More than 50% of patients with esophageal cancer have locally advanced or metastatic disease
at presentation. The use of chemotherapy for this patient group is increasing with the
intention of local and distant tumor control, improving quality of life and prolongation of
survival. The most frequently used agents are 5-fluorouracil, cisplatin, with or without
various anthracyclines. Cisplatin plus continuous 5-fluorouracil are the standard of care
regimens. Taxanes and anthracyclins are eligible agents for possible future studies, however
with higher incidences of toxicities and life threatening complications. Response rates for
single agents range from 15%-30%. Combination regimens usually tend to produce higher
response rates and occasionally patients achieve complete responses (0%-11%). However, with
the combination regimens, the median survival time remains clearly less than 10 months,
mostly between 4-8 months [Homs MY et al]. In comparison of different chemotherapy protocols,
there was no consistent benefit of any specific chemotherapy regimen. So far, cisplatin
combined with 5-fluorouracil is one of the approved standard regimens in esophageal cancer
world wide[Medical Research Council Oesophageal Cancer Group]. This so called three-weekly
MRC regimen has a better toxicity profile than the four weekly CF regimen given in Central
Europe with the higher Cisplatin dose[Lorenzen S et al], but less overall chemotherapy given
per 4 months.
Advances in molecular biology and new molecular technologies can possibly contribute to
improvement of response to neoadjuvant or palliative therapy in ESCC patients as well. EGFR1
blockade with platinum-based chemotherapy already significantly improved response rates as
well as the progression-free and overall survival compared to chemotherapy alone in patients
with head and neck tumors, which are also squamous cancers[Vermorken JB et al].

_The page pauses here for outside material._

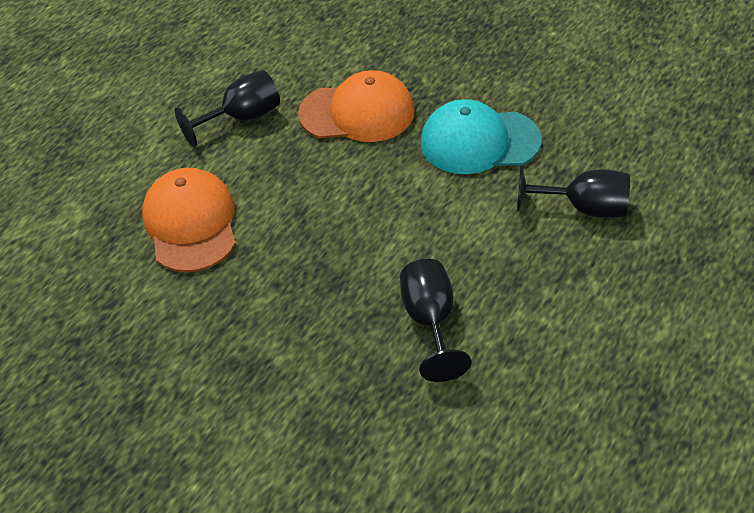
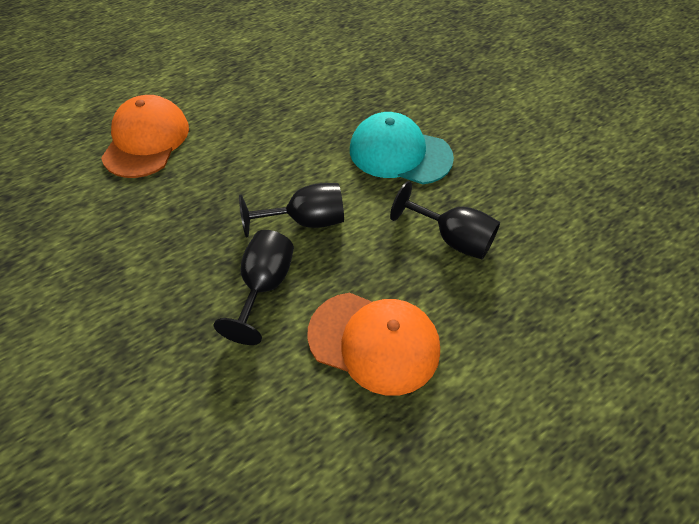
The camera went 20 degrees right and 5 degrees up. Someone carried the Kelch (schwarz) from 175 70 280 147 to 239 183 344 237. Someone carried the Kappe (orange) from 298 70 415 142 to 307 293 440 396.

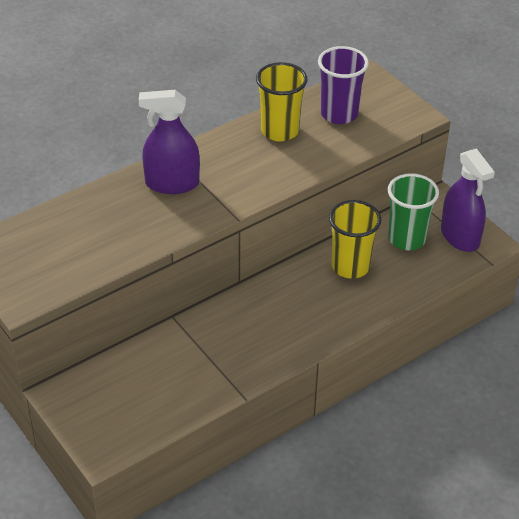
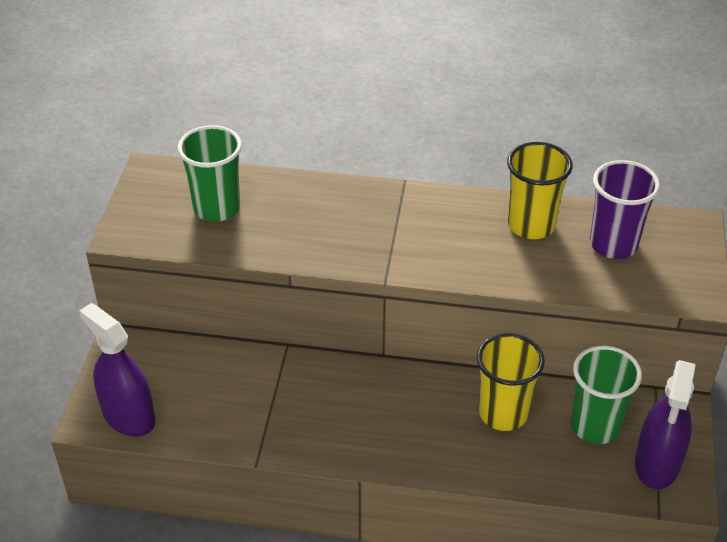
The camera went 45 degrees right and 0 degrees up. Someone put down the Becher (grün) at 178 125 242 222. Someone carried the Sprühflasche (lila) from 139 90 200 194 to 79 303 155 437.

Even more, the Arbeitsgemeinschaft Internistische Onkologie (AIO) has performed a randomized
phase II study of the EGFR antibody cetuximab plus cisplatin/5-fluorouracil versus
cisplatin/5-fluorouracil alone in first-line metastatic ESCC[Lorenzen S et al]. For a maximum
of six 28-day cycles, patients received cisplatin 100 mg/m(2), day 1, plus 5-FU 1000 mg/m(2)
days 1-5 (CF), either alone or in combination with cetuximab (CET-CF). The primary endpoint
was tumor response. From 62 eligible patients included, 32 receiving CET-CF and 30 CF.
Cetuximab weekly did not exacerbate grade 3/4 toxicity, except for rash (6% vs 0%) and
diarrhea (16% vs 0%). The overall response rate according to RECIST criteria were 19% and 13%
and the disease control rates, were 75% and 57% for the CET-CF and CF arms, respectively.
With a median follow-up of 21.5 months, the median progression-free survival was 5.9 and 3.6
months and median overall survival 9.5 and 5.5 months for CET-CF and CF, respectively. No
KRAS codon 12/13 tumor mutations were identified in the 37 evaluated samples.
Thus, with respect to the AIO data and in concordance with the head and neck data by
Vermorken, EGFR antibody targeted therapy may not only be safely combined with CF, but may
also very likely increase the efficacy of standard CF, particularly with regard to a chosen
primary endpoint of overall survival. Therefore, the aim of this study is to investigate if
the overall survival of patients with squamous cell carcinoma of the esophagus can be
prolonged if panitumumab is added to the standard CF chemotherapy.